Eltern, die Probleme bei der Erziehung ihrer Kinder haben, können sich aber auch selbst an das Jugendamt wenden und „Hilfe zur Erziehung“ beantragen. Die Mitarbeiter im Amt prüfen den Antrag und beauftragen dann einen Wohlfahrtsverband oder einen zertifizierten freien Träger, die Familie in den eigenen vier Wänden zu betreuen. Finanziert wird die ambulante Hilfe vom Jugendamt.
Wenn Eltern sich weigern, diese Hilfe anzunehmen und das Jugendamt die Kinder in Gefahr sieht, kann es über das Familiengericht in das Sorgerecht eingreifen und den Vormund für das Kind übernehmen. Das komme, so Engelen, aber nur bei etwa 80 Kindern im Jahr vor.
„Eltern brauchen Hilfe, wenn das Kind klaut, die Schule schwänzt, unter dem Aufmerksamkeits-Defizit-Syndrom leidet, verhaltensauffällig ist, übermäßig streng erzogen wird oder gar Gewalt im Spiel ist“, zählt Engelen beispielhaft auf. Die Sozialpädagogen von den Wohlfahrtsverbänden oder freien Trägern besuchen die Familie durchschnittlich sechs bis acht Stunden in der Woche, und das zwei bis drei Jahre lang. „Wenn wir aber feststellen, dass die Eltern doch nicht mitarbeiten oder ein unbehandeltes Suchtproblem vorliegt, suchen wir nach einer neuen Lösung“, sagt Engelen.
Neben den ambulanten Hilfen stehen auch noch teilstationäre Tagesgruppen und das Heim zur Verfügung. Allerdings, versucht Engelen die Angst vieler Eltern zu mildern, seien der Sorgerechtsentzug und das Heim nur die letzte Lösung, zum Beispiel, wenn das Kind unter Misshandlungen oder sexuellen Übergriffen leidet - oder die Eltern das Heim selbst als beste Alternative sehen.

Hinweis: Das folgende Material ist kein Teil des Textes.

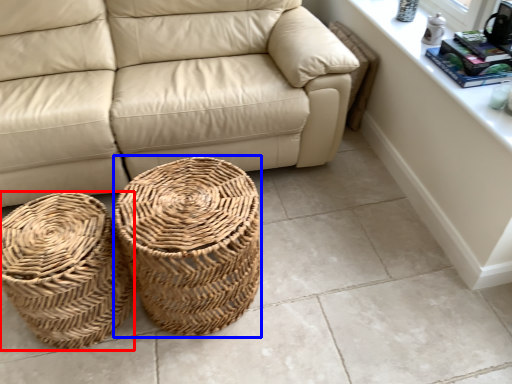
Question: Which object appears farthest to the camera in this image, basket (highlighted by a red box) or basket (highlighted by a blue box)?

Choices:
 (A) basket
 (B) basket

Answer: (A)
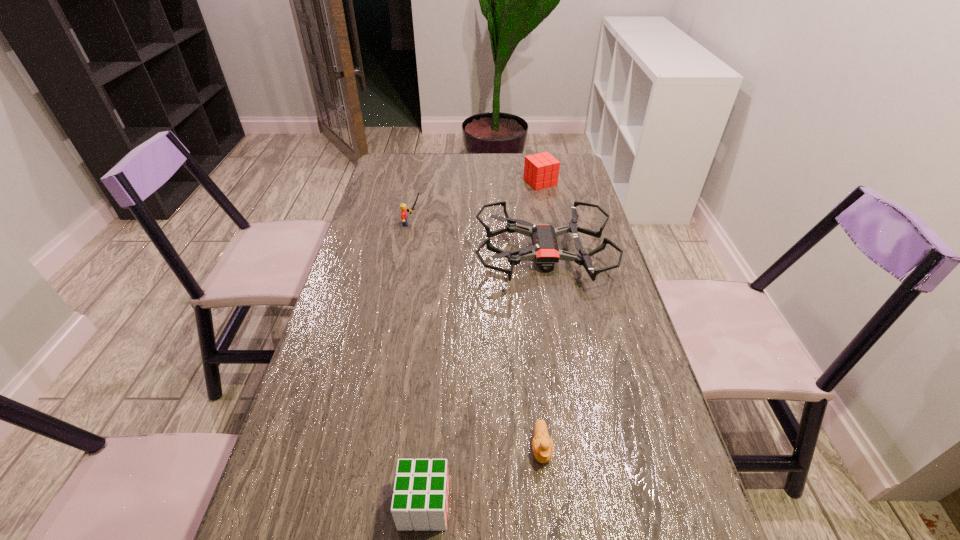
Where is `vacant region between the left cube and the leftmost object`? The width and height of the screenshot is (960, 540). vacant region between the left cube and the leftmost object is located at coordinates (419, 364).

This screenshot has width=960, height=540. What are the coordinates of `empty location between the second nearest object and the Lego` in the screenshot? It's located at (477, 336).

At what (x,y) coordinates should I click in order to perform the action: click on free area in between the Lego and the drone. Please return your answer as a coordinate pair (x, y). Looking at the image, I should click on (478, 240).

Select which object appears as the third closest to the drone. Please provide its 2D coordinates. Your answer should be formatted as a tuple, i.e. [(x, y)], where the tuple contains the x and y coordinates of a point satisfying the conditions above.

[(543, 447)]

Where is `object that ranks as the fourth closest to the nearest object`? object that ranks as the fourth closest to the nearest object is located at coordinates (541, 170).

The height and width of the screenshot is (540, 960). I want to click on free spot that satisfies the following two spatial constraints: 1. on the front side of the farther cube; 2. on the front-facing side of the leftmost object, so click(548, 224).

You are a GUI agent. You are given a task and a screenshot of the screen. Output one action in this format:
    pyautogui.click(x=<x>, y=<y>)
    Task: Click on the free point that satisfies the following two spatial constraints: 1. on the front side of the right cube; 2. with the camera facing forward on the drone
    The image size is (960, 540).
    Given the screenshot: What is the action you would take?
    pyautogui.click(x=555, y=255)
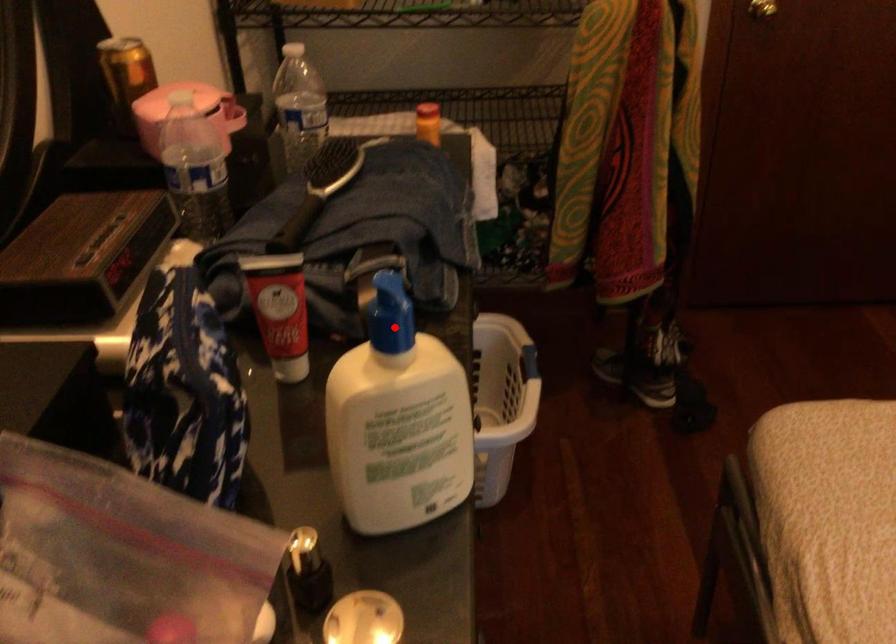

Das Jugendamt indes versuche, den Eltern zunächst Hilfe nach Hause zu schicken. Dabei kostet ein Sozialpädagoge, der die Familie sechs bis acht Stunden in der Woche besucht, 10.000 bis 15.000 Euro im Jahr. Ein Heimplatz schlägt mit 45.000 Euro jährlich zu Buche. „Es gibt aber keine Dienstanweisung, nach der eine Heimunterbringung unter allen Umständen vermieden werden muss“, so Engelen.